What is needed is an exact copy of every entry.

Data for the task section start

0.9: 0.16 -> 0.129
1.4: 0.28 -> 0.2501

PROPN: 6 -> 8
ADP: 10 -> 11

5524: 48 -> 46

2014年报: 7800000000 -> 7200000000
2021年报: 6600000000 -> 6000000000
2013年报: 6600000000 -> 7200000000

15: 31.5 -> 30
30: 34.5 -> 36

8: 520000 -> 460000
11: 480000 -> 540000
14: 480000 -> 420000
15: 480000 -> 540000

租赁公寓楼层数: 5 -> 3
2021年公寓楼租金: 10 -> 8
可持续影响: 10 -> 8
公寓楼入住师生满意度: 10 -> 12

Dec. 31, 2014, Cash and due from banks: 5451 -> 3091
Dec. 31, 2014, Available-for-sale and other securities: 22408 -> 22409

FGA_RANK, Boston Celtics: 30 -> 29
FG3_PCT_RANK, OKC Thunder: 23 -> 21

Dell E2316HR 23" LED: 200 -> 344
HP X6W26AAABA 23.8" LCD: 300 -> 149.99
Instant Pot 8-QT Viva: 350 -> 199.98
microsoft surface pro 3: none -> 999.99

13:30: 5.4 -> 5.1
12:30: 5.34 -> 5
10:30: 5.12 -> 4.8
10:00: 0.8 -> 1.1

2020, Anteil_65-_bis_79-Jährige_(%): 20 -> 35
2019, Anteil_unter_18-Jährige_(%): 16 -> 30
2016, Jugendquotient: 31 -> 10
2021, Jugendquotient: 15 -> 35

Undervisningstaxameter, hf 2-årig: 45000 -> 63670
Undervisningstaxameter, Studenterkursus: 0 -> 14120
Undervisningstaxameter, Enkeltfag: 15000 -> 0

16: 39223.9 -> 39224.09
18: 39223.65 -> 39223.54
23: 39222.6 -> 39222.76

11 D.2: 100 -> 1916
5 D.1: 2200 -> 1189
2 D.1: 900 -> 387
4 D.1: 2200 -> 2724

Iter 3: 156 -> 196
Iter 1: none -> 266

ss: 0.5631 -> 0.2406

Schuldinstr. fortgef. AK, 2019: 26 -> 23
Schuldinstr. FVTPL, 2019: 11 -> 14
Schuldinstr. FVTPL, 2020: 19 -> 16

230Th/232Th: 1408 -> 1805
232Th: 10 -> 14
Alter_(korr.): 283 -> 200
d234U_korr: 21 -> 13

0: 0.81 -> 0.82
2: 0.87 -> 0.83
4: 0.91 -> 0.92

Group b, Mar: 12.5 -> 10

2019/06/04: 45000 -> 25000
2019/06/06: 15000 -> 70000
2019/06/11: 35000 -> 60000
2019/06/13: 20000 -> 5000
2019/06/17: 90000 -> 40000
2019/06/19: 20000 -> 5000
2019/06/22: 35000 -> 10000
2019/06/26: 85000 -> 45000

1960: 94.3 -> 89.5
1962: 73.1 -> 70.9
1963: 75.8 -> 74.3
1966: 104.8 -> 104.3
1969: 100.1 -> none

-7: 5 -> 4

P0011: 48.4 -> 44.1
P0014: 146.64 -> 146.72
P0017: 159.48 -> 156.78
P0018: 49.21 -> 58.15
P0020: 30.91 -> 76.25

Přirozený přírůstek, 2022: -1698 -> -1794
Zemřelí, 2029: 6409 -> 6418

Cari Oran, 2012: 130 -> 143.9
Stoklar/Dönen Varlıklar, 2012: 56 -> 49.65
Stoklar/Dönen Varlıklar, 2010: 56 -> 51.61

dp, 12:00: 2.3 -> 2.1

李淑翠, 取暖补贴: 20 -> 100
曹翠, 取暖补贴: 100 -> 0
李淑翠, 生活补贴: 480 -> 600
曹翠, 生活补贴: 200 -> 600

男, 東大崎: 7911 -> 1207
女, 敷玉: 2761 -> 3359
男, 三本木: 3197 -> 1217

Data for the task section end

[Reply]
0.9: 0.16 -> 0.129
1.4: 0.28 -> 0.2501

PROPN: 6 -> 8
ADP: 10 -> 11

5524: 48 -> 46

2014年报: 7800000000 -> 7200000000
2021年报: 6600000000 -> 6000000000
2013年报: 6600000000 -> 7200000000

15: 31.5 -> 30
30: 34.5 -> 36

8: 520000 -> 460000
11: 480000 -> 540000
14: 480000 -> 420000
15: 480000 -> 540000

租赁公寓楼层数: 5 -> 3
2021年公寓楼租金: 10 -> 8
可持续影响: 10 -> 8
公寓楼入住师生满意度: 10 -> 12

Dec. 31, 2014, Cash and due from banks: 5451 -> 3091
Dec. 31, 2014, Available-for-sale and other securities: 22408 -> 22409

FGA_RANK, Boston Celtics: 30 -> 29
FG3_PCT_RANK, OKC Thunder: 23 -> 21

Dell E2316HR 23" LED: 200 -> 344
HP X6W26AAABA 23.8" LCD: 300 -> 149.99
Instant Pot 8-QT Viva: 350 -> 199.98
microsoft surface pro 3: none -> 999.99

13:30: 5.4 -> 5.1
12:30: 5.34 -> 5
10:30: 5.12 -> 4.8
10:00: 0.8 -> 1.1

2020, Anteil_65-_bis_79-Jährige_(%): 20 -> 35
2019, Anteil_unter_18-Jährige_(%): 16 -> 30
2016, Jugendquotient: 31 -> 10
2021, Jugendquotient: 15 -> 35

Undervisningstaxameter, hf 2-årig: 45000 -> 63670
Undervisningstaxameter, Studenterkursus: 0 -> 14120
Undervisningstaxameter, Enkeltfag: 15000 -> 0

16: 39223.9 -> 39224.09
18: 39223.65 -> 39223.54
23: 39222.6 -> 39222.76

11 D.2: 100 -> 1916
5 D.1: 2200 -> 1189
2 D.1: 900 -> 387
4 D.1: 2200 -> 2724

Iter 3: 156 -> 196
Iter 1: none -> 266

ss: 0.5631 -> 0.2406

Schuldinstr. fortgef. AK, 2019: 26 -> 23
Schuldinstr. FVTPL, 2019: 11 -> 14
Schuldinstr. FVTPL, 2020: 19 -> 16

230Th/232Th: 1408 -> 1805
232Th: 10 -> 14
Alter_(korr.): 283 -> 200
d234U_korr: 21 -> 13

0: 0.81 -> 0.82
2: 0.87 -> 0.83
4: 0.91 -> 0.92

Group b, Mar: 12.5 -> 10

2019/06/04: 45000 -> 25000
2019/06/06: 15000 -> 70000
2019/06/11: 35000 -> 60000
2019/06/13: 20000 -> 5000
2019/06/17: 90000 -> 40000
2019/06/19: 20000 -> 5000
2019/06/22: 35000 -> 10000
2019/06/26: 85000 -> 45000

1960: 94.3 -> 89.5
1962: 73.1 -> 70.9
1963: 75.8 -> 74.3
1966: 104.8 -> 104.3
1969: 100.1 -> none

-7: 5 -> 4

P0011: 48.4 -> 44.1
P0014: 146.64 -> 146.72
P0017: 159.48 -> 156.78
P0018: 49.21 -> 58.15
P0020: 30.91 -> 76.25

Přirozený přírůstek, 2022: -1698 -> -1794
Zemřelí, 2029: 6409 -> 6418

Cari Oran, 2012: 130 -> 143.9
Stoklar/Dönen Varlıklar, 2012: 56 -> 49.65
Stoklar/Dönen Varlıklar, 2010: 56 -> 51.61

dp, 12:00: 2.3 -> 2.1

李淑翠, 取暖补贴: 20 -> 100
曹翠, 取暖补贴: 100 -> 0
李淑翠, 生活补贴: 480 -> 600
曹翠, 生活补贴: 200 -> 600

男, 東大崎: 7911 -> 1207
女, 敷玉: 2761 -> 3359
男, 三本木: 3197 -> 1217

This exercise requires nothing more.